══ Given text ══
Once again we find ourselves before one of the writers buried in the cemetery of oblivion, but this brief article is intended to create an interest to be recovered, reread and studied. Memory is conditioned by oblivion, and this has been one of the broad sources of interest that García Ponce has found in many of the writers he has been so passionate about. From Thomas Mann, Musil, Borges and most notably Georges Bataille and Pierre Klossowski, authors he has called an extension of himself, in which he finds himself in them, as they find themselves in him, this form of perverse literary play, as he would explain in his book called El libro where: “to teach is to pervert.” As a reader, one loses that innocence the moment one encounters the intellectual world offered by a book or a novel, and it is not surprising that such knowledge generates in us a morbid curiosity, a curiosity that feeds on more knowledge, allowing us to be perverted with each text that nourishes our brain.
Perhaps to call this brief writing “Juan García Ponce:
The Mexican Acéphale” is a bit of an exaggeration on my part, but without the existence of this writer, the translated texts of Bataille and Klossowski would possibly have taken years to reach this part of the world.
═══
══ Material ══
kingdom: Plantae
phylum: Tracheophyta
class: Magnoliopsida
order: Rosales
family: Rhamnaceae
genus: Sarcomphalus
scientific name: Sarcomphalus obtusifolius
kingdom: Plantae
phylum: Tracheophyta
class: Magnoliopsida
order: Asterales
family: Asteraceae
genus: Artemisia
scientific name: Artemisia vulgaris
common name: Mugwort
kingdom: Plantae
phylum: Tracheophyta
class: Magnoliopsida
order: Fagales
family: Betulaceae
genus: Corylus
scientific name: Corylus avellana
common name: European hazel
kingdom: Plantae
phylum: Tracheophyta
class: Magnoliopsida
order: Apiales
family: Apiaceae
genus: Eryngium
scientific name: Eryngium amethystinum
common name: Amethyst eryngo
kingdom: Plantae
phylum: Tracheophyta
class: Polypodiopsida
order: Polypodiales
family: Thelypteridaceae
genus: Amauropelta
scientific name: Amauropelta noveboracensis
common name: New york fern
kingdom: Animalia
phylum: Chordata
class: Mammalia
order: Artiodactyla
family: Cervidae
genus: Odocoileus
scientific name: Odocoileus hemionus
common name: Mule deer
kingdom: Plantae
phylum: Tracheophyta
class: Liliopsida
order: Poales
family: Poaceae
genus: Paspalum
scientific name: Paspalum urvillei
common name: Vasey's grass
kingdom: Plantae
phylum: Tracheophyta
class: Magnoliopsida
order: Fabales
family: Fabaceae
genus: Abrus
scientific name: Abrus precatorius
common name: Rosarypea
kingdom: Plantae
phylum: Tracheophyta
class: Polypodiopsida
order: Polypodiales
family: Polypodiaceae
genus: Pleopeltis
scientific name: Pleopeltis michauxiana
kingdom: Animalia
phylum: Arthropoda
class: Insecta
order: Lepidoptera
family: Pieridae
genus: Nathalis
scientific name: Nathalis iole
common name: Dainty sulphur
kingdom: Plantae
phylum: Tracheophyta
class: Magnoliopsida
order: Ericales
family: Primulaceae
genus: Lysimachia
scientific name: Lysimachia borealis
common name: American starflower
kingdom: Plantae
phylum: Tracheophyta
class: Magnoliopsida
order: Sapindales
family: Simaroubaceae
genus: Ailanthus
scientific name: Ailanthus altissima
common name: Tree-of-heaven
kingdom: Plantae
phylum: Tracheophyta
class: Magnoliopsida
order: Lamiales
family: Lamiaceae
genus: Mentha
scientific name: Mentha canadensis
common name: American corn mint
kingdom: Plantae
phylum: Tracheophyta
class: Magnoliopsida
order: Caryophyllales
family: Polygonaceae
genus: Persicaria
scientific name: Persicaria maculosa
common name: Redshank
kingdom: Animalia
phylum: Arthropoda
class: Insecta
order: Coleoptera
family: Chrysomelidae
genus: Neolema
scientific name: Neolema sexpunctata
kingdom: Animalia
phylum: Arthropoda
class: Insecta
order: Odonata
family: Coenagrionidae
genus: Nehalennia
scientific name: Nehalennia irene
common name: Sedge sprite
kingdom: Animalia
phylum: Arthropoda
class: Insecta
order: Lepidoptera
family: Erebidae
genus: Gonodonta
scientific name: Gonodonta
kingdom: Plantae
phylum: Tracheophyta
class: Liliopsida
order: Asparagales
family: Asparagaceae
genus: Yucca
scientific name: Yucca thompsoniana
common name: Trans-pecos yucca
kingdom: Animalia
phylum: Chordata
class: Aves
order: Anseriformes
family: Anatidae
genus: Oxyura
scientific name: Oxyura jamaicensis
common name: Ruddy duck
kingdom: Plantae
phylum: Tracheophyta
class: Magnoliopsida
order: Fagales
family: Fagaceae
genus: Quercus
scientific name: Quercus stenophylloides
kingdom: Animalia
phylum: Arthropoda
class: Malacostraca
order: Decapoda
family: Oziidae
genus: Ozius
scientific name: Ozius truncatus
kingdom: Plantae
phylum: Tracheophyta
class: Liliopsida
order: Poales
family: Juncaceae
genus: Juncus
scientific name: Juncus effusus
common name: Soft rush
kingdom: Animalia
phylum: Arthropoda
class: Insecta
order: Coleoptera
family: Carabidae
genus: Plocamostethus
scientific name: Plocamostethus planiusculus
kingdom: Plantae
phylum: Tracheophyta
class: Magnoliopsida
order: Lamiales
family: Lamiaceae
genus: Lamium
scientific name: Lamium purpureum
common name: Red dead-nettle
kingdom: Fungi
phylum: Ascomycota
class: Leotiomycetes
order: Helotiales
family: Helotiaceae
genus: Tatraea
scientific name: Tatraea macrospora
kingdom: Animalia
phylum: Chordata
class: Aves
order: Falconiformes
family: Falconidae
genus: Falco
═══
> _Actions to take_
a) According to the article on Juan García Ponce, which authors did he call an extension of himself?
b) Rewrite the portion of the article on Juan García Ponce that opens with the words containing "Perhaps to call" and closes with "of the world.", substituting "overstatement" for "exaggeration".
c) In the article on Juan García Ponce, what justification does the author offer for calling the writing "The Mexican Acéphale"?

> _Answers provided_
a) Georges Bataille and Pierre Klossowski.

b)
Perhaps to call this brief writing “Juan García Ponce:
The Mexican Acéphale” is a bit of an overstatement on my part, but without the existence of this writer, the translated texts of Bataille and Klossowski would possibly have taken years to reach this part of the world.

c) The author admits that the title may be an exaggeration. The justification is that, without García Ponce, the translated texts of Bataille and Klossowski would possibly have taken years to reach this part of the world.